To-do item:
With images removed, return the whole listing exactly as written.

Recorded data START

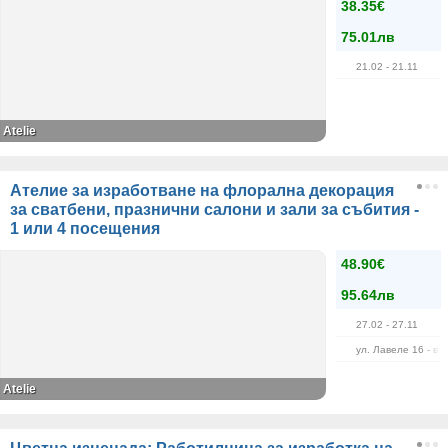
38.35€
75.01лв
21.02
- 21.11
Atelie
Ателие за изработване на флорална декорация
за сватбени, празнични салони и зали за събития -
1 или 4 посещения
48.90€
95.64лв
27.02
- 27.11
ул. Лавеле 16 - в 
Atelie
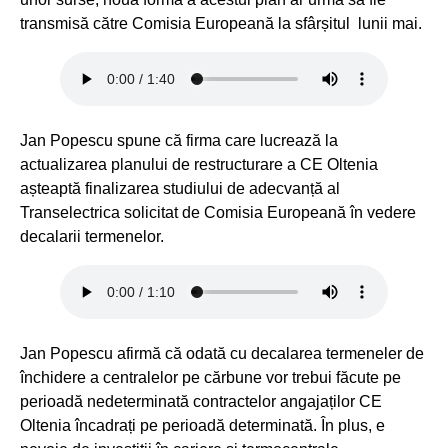
transmisă către Comisia Europeană la sfârșitul lunii mai.
Jan Popescu spune că firma care lucrează la
actualizarea planului de restructurare a CE Oltenia
așteaptă finalizarea studiului de adecvanță al
Transelectrica solicitat de Comisia Europeană în vedere
decalarii termenelor.
Jan Popescu afirmă că odată cu decalarea termeneler de
închidere a centralelor pe cărbune vor trebui făcute pe
perioadă nedeterminată contractelor angajaților CE
Oltenia încadrați pe perioadă determinată. În plus, e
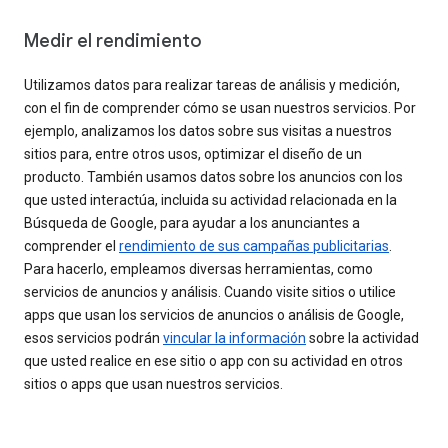
Medir el rendimiento
Utilizamos datos para realizar tareas de análisis y medición,
con el fin de comprender cómo se usan nuestros servicios. Por
ejemplo, analizamos los datos sobre sus visitas a nuestros
sitios para, entre otros usos, optimizar el diseño de un
producto. También usamos datos sobre los anuncios con los
que usted interactúa, incluida su actividad relacionada en la
Búsqueda de Google, para ayudar a los anunciantes a
comprender el
rendimiento de sus campañas publicitarias
.
Para hacerlo, empleamos diversas herramientas, como
servicios de anuncios y análisis. Cuando visite sitios o utilice
apps que usan los servicios de anuncios o análisis de Google,
esos servicios podrán
vincular la información
sobre la actividad
que usted realice en ese sitio o app con su actividad en otros
sitios o apps que usan nuestros servicios.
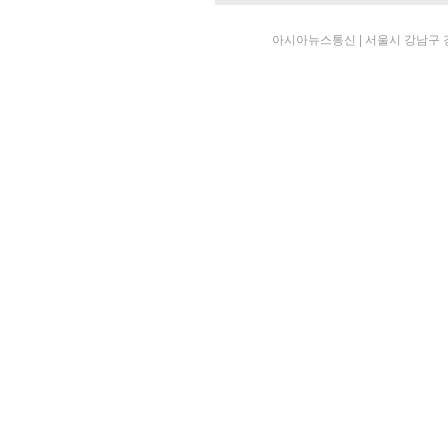
아시아뉴스통신 | 서울시 강남구 강남대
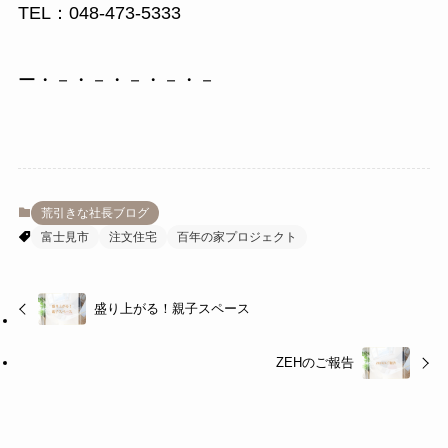
TEL：048-473-5333
ー・－・－・－・－・－
荒引きな社長ブログ
富士見市
注文住宅
百年の家プロジェクト
盛り上がる！親子スペース
ZEHのご報告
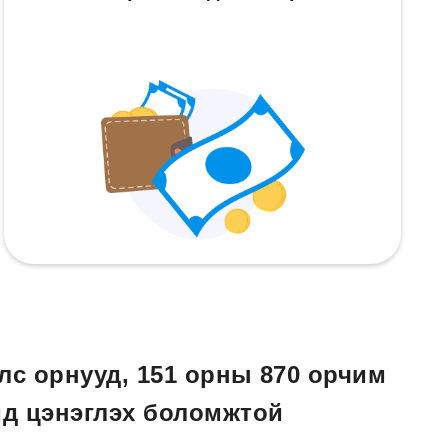
лс орнууд, 151 орны 870 орчим
д цэнэглэх боломжтой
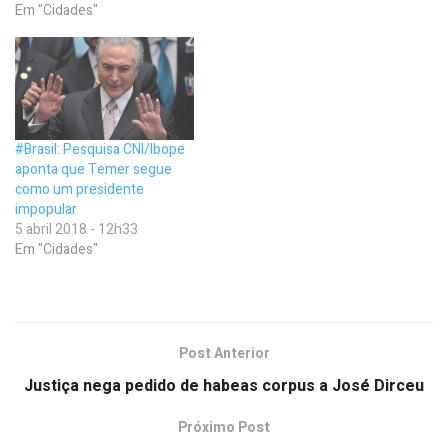
Em "Cidades"
#Brasil: Pesquisa CNI/Ibope
aponta que Temer segue
como um presidente
impopular
5 abril 2018 - 12h33
Em "Cidades"
Post Anterior
Justiça nega pedido de habeas corpus a José Dirceu
Próximo Post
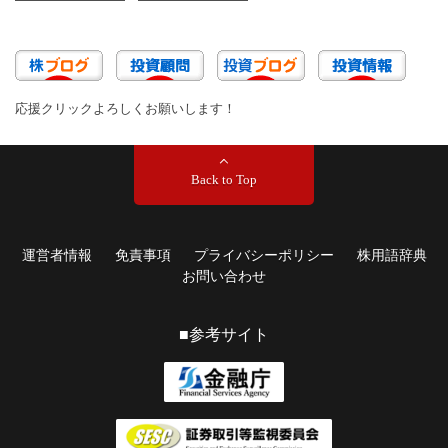
応援クリックよろしくお願いします！
Back to Top
運営者情報
免責事項
プライバシーポリシー
株用語辞典
お問い合わせ
■参考サイト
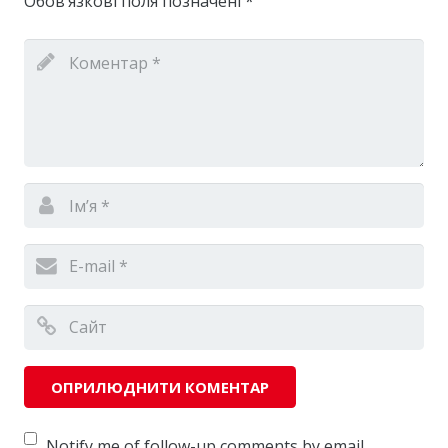
Обов’язкові поля позначені
*
Notify me of follow-up comments by email.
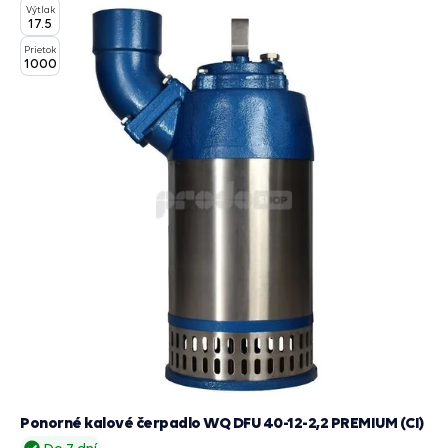
Výtlak
košík
17.5
Prietok
1000
Ponorné kalové čerpadlo WQ DFU 40-12-2,2 PREMIUM (CI)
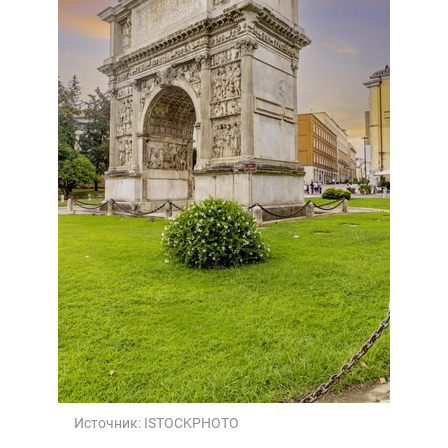
Источник:
ISTOCKPHOTO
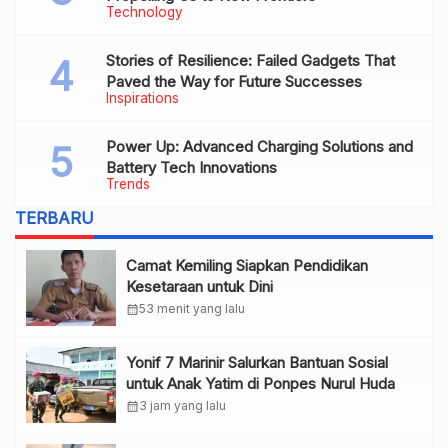
Technology
Stories of Resilience: Failed Gadgets That
Paved the Way for Future Successes
Inspirations
Power Up: Advanced Charging Solutions and
Battery Tech Innovations
Trends
TERBARU
Camat Kemiling Siapkan Pendidikan
Kesetaraan untuk Dini
calendar_month
53 menit yang lalu
Yonif 7 Marinir Salurkan Bantuan Sosial
untuk Anak Yatim di Ponpes Nurul Huda
calendar_month
3 jam yang lalu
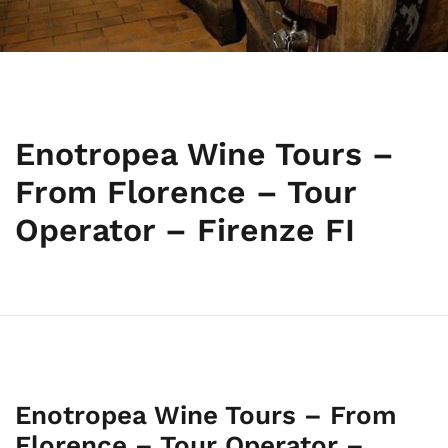
Enotropea Wine Tours –
From Florence – Tour
Operator – Firenze FI
Enotropea Wine Tours – From
Florence – Tour Operator –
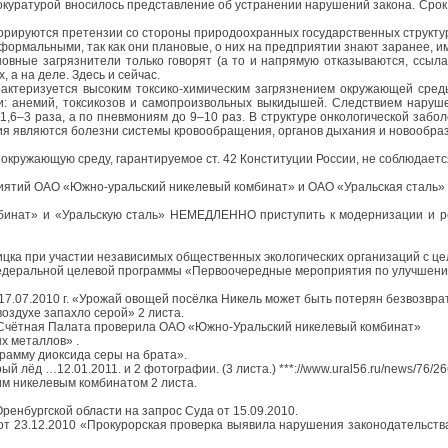
прокуратурой вносилось представление об устранении нарушений закона. Сро
норируются претензии со стороны природоохранных государственных структу
 формальными, так как они плановые, о них на предприятии знают заранее, и
вные загрязнители только говорят (а то и напрямую отказываются, ссылая
 а на деле. Здесь и сейчас.
рактеризуется высоким токсико-химическим загрязнением окружающей сред
и: анемий, токсикозов и самопроизвольных выкидышей. Следствием наруш
,6–3 раза, а по пневмониям до 9–10 раз. В структуре онкологической забол
ия являются болезни системы кровообращения, органов дыхания и новообра
окружающую среду, гарантируемое ст. 42 Конституции России, не соблюдаетс
риятий ОАО «Южно-уральский никелевый комбинат» и ОАО «Уральская сталь»
бинат» и «Уральскую сталь» НЕМЕДЛЕННО приступить к модернизации и рек
ицка при участии независимых общественных экологических организаций с це
федеральной целевой программы «Первоочередные мероприятия по улучшению
 17.07.2010 г. «Урожай овощей посёлка Никель может быть потерян безвозврат
 воздухе запахло серой» 2 листа.
 «Счётная Палата проверила ОАО «Южно-Уральский никелевый комбинат»
ых металлов» .
ограмму диоксида серы на брата».
ый лёд …12.01.2011. и 2 фотографии. (3 листа.) ***://www.ural56.ru/news/76/26
м никелевым комбинатом 2 листа.
ренбургской области на запрос Суда от 15.09.2010.
от 23.12.2010 «Прокурорская проверка выявила нарушения законодательства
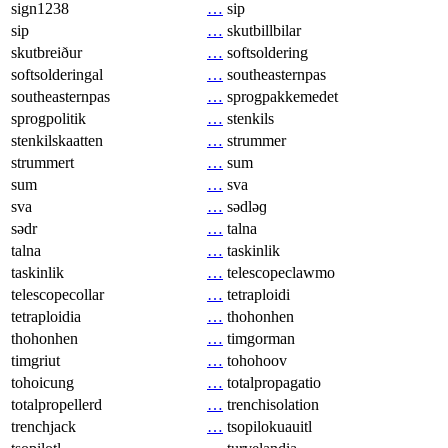
sign1238
…
sip
sip
…
skutbillbilar
skutbreiður
…
softsoldering
softsolderingal
…
southeasternpas
southeasternpas
…
sprogpakkemedet
sprogpolitik
…
stenkils
stenkilskaatten
…
strummer
strummert
…
sum
sum
…
sva
sva
…
sədləɡ
sədr
…
talna
talna
…
taskinlik
taskinlik
…
telescopeclawmo
telescopecollar
…
tetraploidi
tetraploidia
…
thohonhen
thohonhen
…
timgorman
timgriut
…
tohohoov
tohoicung
…
totalpropagatio
totalpropellerd
…
trenchisolation
trenchjack
…
tsopilokuauitl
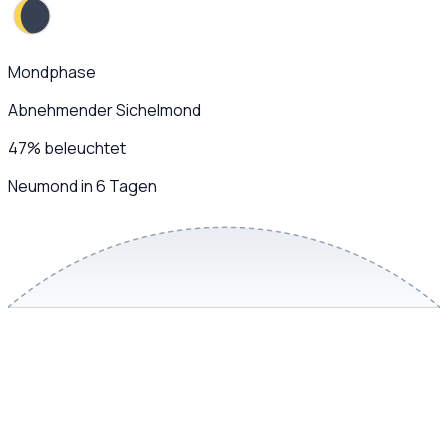
Mondphase
Abnehmender Sichelmond
47
%
beleuchtet
Neumond in 6 Tagen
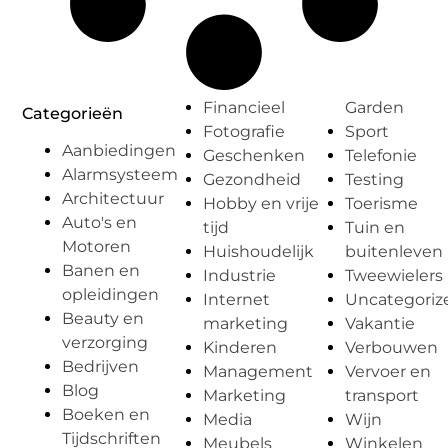
Financieel
Garden
Categorieën
Fotografie
Sport
Aanbiedingen
Geschenken
Telefonie
Alarmsysteem
Gezondheid
Testing
Architectuur
Hobby en vrije
Toerisme
Auto's en
tijd
Tuin en
Motoren
Huishoudelijk
buitenleven
Banen en
Industrie
Tweewielers
opleidingen
Internet
Uncategoriz
Beauty en
marketing
Vakantie
verzorging
Kinderen
Verbouwen
Bedrijven
Management
Vervoer en
Blog
Marketing
transport
Boeken en
Media
Wijn
Tijdschriften
Meubels
Winkelen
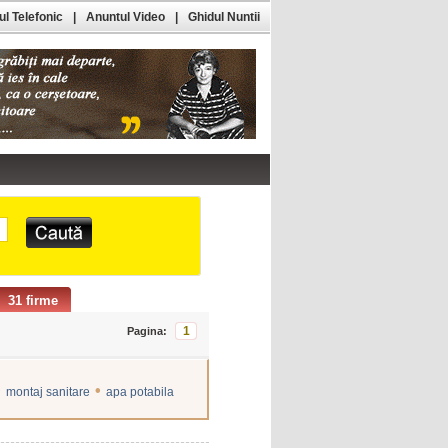
l Telefonic
|
Anuntul Video
|
Ghidul Nuntii
31 firme
1
Pagina:
•
•
montaj sanitare
apa potabila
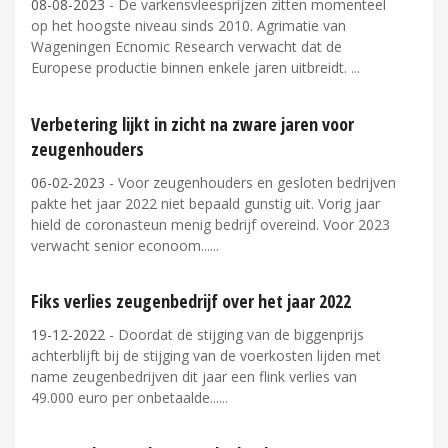
08-08-2023
- De varkensvleesprijzen zitten momenteel
op het hoogste niveau sinds 2010. Agrimatie van
Wageningen Ecnomic Research verwacht dat de
Europese productie binnen enkele jaren uitbreidt.
Verbetering lijkt in zicht na zware jaren voor
zeugenhouders
06-02-2023
- Voor zeugenhouders en gesloten bedrijven
pakte het jaar 2022 niet bepaald gunstig uit. Vorig jaar
hield de coronasteun menig bedrijf overeind. Voor 2023
verwacht senior econoom...
Fiks verlies zeugenbedrijf over het jaar 2022
19-12-2022
- Doordat de stijging van de biggenprijs
achterblijft bij de stijging van de voerkosten lijden met
name zeugenbedrijven dit jaar een flink verlies van
49.000 euro per onbetaalde...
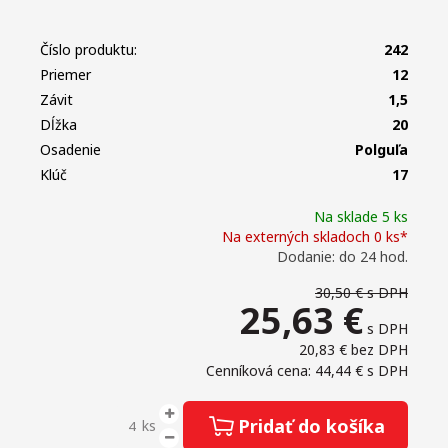
Číslo produktu:
242
Priemer
12
Závit
1,5
Dĺžka
20
Osadenie
Polguľa
Klúč
17
Na sklade 5 ks
Na externých skladoch 0 ks*
Dodanie: do 24 hod.
30,50 €
s DPH
25,63
€
s DPH
20,83 €
bez DPH
Cenníková cena: 44,44 €
s DPH
Pridať do košíka
ks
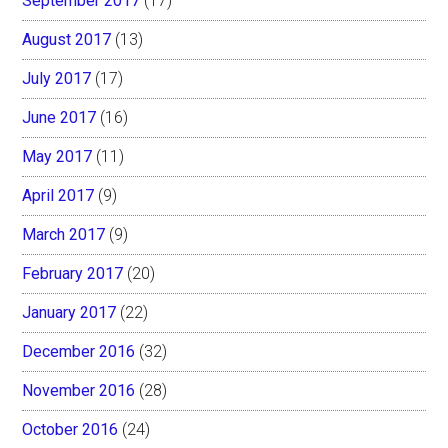
September 2017
(17)
August 2017
(13)
July 2017
(17)
June 2017
(16)
May 2017
(11)
April 2017
(9)
March 2017
(9)
February 2017
(20)
January 2017
(22)
December 2016
(32)
November 2016
(28)
October 2016
(24)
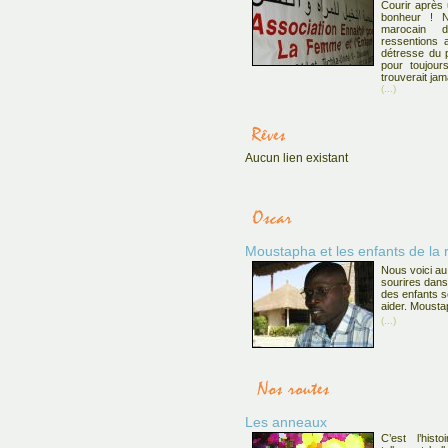
Courir après
bonheur ! 
marocain d
ressentions 
détresse du p
pour toujour
trouverait jam
(...)
Aucun lien existant
Moustapha et les enfants de la 
Nous voici au
sourires dans
des enfants s
aider. Mousta
(...)
Les anneaux
C’est l’hist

Recorded data END

Completed exercise:
38.35€
75.01лв
21.02
- 21.11
Atelie
Ателие за изработване на флорална декорация
за сватбени, празнични салони и зали за събития -
1 или 4 посещения
48.90€
95.64лв
27.02
- 27.11
ул. Лавеле 16 - в 
Atelie
transmisă către Comisia Europeană la sfârșitul lunii mai.
Jan Popescu spune că firma care lucrează la
actualizarea planului de restructurare a CE Oltenia
așteaptă finalizarea studiului de adecvanță al
Transelectrica solicitat de Comisia Europeană în vedere
decalarii termenelor.
Jan Popescu afirmă că odată cu decalarea termeneler de
închidere a centralelor pe cărbune vor trebui făcute pe
perioadă nedeterminată contractelor angajaților CE
Oltenia încadrați pe perioadă determinată. În plus, e
Medir el rendimiento
Utilizamos datos para realizar tareas de análisis y medición,
con el fin de comprender cómo se usan nuestros servicios. Por
ejemplo, analizamos los datos sobre sus visitas a nuestros
sitios para, entre otros usos, optimizar el diseño de un
producto. También usamos datos sobre los anuncios con los
que usted interactúa, incluida su actividad relacionada en la
Búsqueda de Google, para ayudar a los anunciantes a
comprender el
rendimiento de sus campañas publicitarias
.
Para hacerlo, empleamos diversas herramientas, como
servicios de anuncios y análisis. Cuando visite sitios o utilice
apps que usan los servicios de anuncios o análisis de Google,
esos servicios podrán
vincular la información
sobre la actividad
que usted realice en ese sitio o app con su actividad en otros
sitios o apps que usan nuestros servicios.
아시아뉴스통신 | 서울시 강남구 강남대
TEL：048-473-5333
ー・－・－・－・－・－
荒引きな社長ブログ
富士見市
注文住宅
百年の家プロジェクト
盛り上がる！親子スペース
ZEHのご報告
лс орнууд, 151 орны 870 орчим
д цэнэглэх боломжтой
Em "Cidades"
#Brasil: Pesquisa CNI/Ibope
aponta que Temer segue
como um presidente
impopular
5 abril 2018 - 12h33
Em "Cidades"
Post Anterior
Justiça nega pedido de habeas corpus a José Dirceu
Próximo Post
応援クリックよろしくお願いします！
Back to Top
運営者情報
免責事項
プライバシーポリシー
株用語辞典
お問い合わせ
■参考サイト
Обов’язкові поля позначені
*
Notify me of follow-up comments by email.
Výtlak
košík
17.5
Prietok
1000
Ponorné kalové čerpadlo WQ DFU 40-12-2,2 PREMIUM (CI)
Источник:
ISTOCKPHOTO
Technology
Stories of Resilience: Failed Gadgets That
Paved the Way for Future Successes
Inspirations
Power Up: Advanced Charging Solutions and
Battery Tech Innovations
Trends
TERBARU
Camat Kemiling Siapkan Pendidikan
Kesetaraan untuk Dini
calendar_month
53 menit yang lalu
Yonif 7 Marinir Salurkan Bantuan Sosial
untuk Anak Yatim di Ponpes Nurul Huda
calendar_month
3 jam yang lalu
Enotropea Wine Tours –
From Florence – Tour
Operator – Firenze FI
Enotropea Wine Tours – From
Florence – Tour Operator –
прокуратурой вносилось представление об устранении нарушений закона. Сро
норируются претензии со стороны природоохранных государственных структу
 формальными, так как они плановые, о них на предприятии знают заранее, и
вные загрязнители только говорят (а то и напрямую отказываются, ссылая
 а на деле. Здесь и сейчас.
рактеризуется высоким токсико-химическим загрязнением окружающей сред
и: анемий, токсикозов и самопроизвольных выкидышей. Следствием наруш
,6–3 раза, а по пневмониям до 9–10 раз. В структуре онкологической забол
ия являются болезни системы кровообращения, органов дыхания и новообра
окружающую среду, гарантируемое ст. 42 Конституции России, не соблюдаетс
риятий ОАО «Южно-уральский никелевый комбинат» и ОАО «Уральская сталь»
бинат» и «Уральскую сталь» НЕМЕДЛЕННО приступить к модернизации и рек
ицка при участии независимых общественных экологических организаций с це
федеральной целевой программы «Первоочередные мероприятия по улучшению
 17.07.2010 г. «Урожай овощей посёлка Никель может быть потерян безвозврат
 воздухе запахло серой» 2 листа.
 «Счётная Палата проверила ОАО «Южно-Уральский никелевый комбинат»
ых металлов» .
ограмму диоксида серы на брата».
ый лёд …12.01.2011. и 2 фотографии. (3 листа.) ***://www.ural56.ru/news/76/26
м никелевым комбинатом 2 листа.
ренбургской области на запрос Суда от 15.09.2010.
от 23.12.2010 «Прокурорская проверка выявила нарушения законодательства
sign1238
…
sip
sip
…
skutbillbilar
skutbreiður
…
softsoldering
softsolderingal
…
southeasternpas
southeasternpas
…
sprogpakkemedet
sprogpolitik
…
stenkils
stenkilskaatten
…
strummer
strummert
…
sum
sum
…
sva
sva
…
sədləɡ
sədr
…
talna
talna
…
taskinlik
taskinlik
…
telescopeclawmo
telescopecollar
…
tetraploidi
tetraploidia
…
thohonhen
thohonhen
…
timgorman
timgriut
…
tohohoov
tohoicung
…
totalpropagatio
totalpropellerd
…
trenchisolation
trenchjack
…
tsopilokuauitl
Mondphase
Abnehmender Sichelmond
47
%
beleuchtet
Neumond in 6 Tagen
Financieel
Garden
Categorieën
Fotografie
Sport
Aanbiedingen
Geschenken
Telefonie
Alarmsysteem
Gezondheid
Testing
Architectuur
Hobby en vrije
Toerisme
Auto's en
tijd
Tuin en
Motoren
Huishoudelijk
buitenleven
Banen en
Industrie
Tweewielers
opleidingen
Internet
Uncategoriz
Beauty en
marketing
Vakantie
verzorging
Kinderen
Verbouwen
Bedrijven
Management
Vervoer en
Blog
Marketing
transport
Boeken en
Media
Wijn
Tijdschriften
Meubels
Winkelen
l Telefonic
|
Anuntul Video
|
Ghidul Nuntii
31 firme
1
Pagina:
•
•
montaj sanitare
apa potabila
08-08-2023
- De varkensvleesprijzen zitten momenteel
op het hoogste niveau sinds 2010. Agrimatie van
Wageningen Ecnomic Research verwacht dat de
Europese productie binnen enkele jaren uitbreidt.
Verbetering lijkt in zicht na zware jaren voor
zeugenhouders
06-02-2023
- Voor zeugenhouders en gesloten bedrijven
pakte het jaar 2022 niet bepaald gunstig uit. Vorig jaar
hield de coronasteun menig bedrijf overeind. Voor 2023
verwacht senior econoom...
Fiks verlies zeugenbedrijf over het jaar 2022
19-12-2022
- Doordat de stijging van de biggenprijs
achterblijft bij de stijging van de voerkosten lijden met
name zeugenbedrijven dit jaar een flink verlies van
49.000 euro per onbetaalde...
Číslo produktu:
242
Priemer
12
Závit
1,5
Dĺžka
20
Osadenie
Polguľa
Klúč
17
Na sklade 5 ks
Na externých skladoch 0 ks*
Dodanie: do 24 hod.
30,50 €
s DPH
25,63
€
s DPH
20,83 €
bez DPH
Cenníková cena: 44,44 €
s DPH
Pridať do košíka
ks
September 2017
(17)
August 2017
(13)
July 2017
(17)
June 2017
(16)
May 2017
(11)
April 2017
(9)
March 2017
(9)
February 2017
(20)
January 2017
(22)
December 2016
(32)
November 2016
(28)
October 2016
(24)
Courir après
bonheur ! 
marocain d
ressentions 
détresse du p
pour toujour
trouverait jam
(...)
Aucun lien existant
Moustapha et les enfants de la 
Nous voici au
sourires dans
des enfants s
aider. Mousta
(...)
Les anneaux
C’est l’hist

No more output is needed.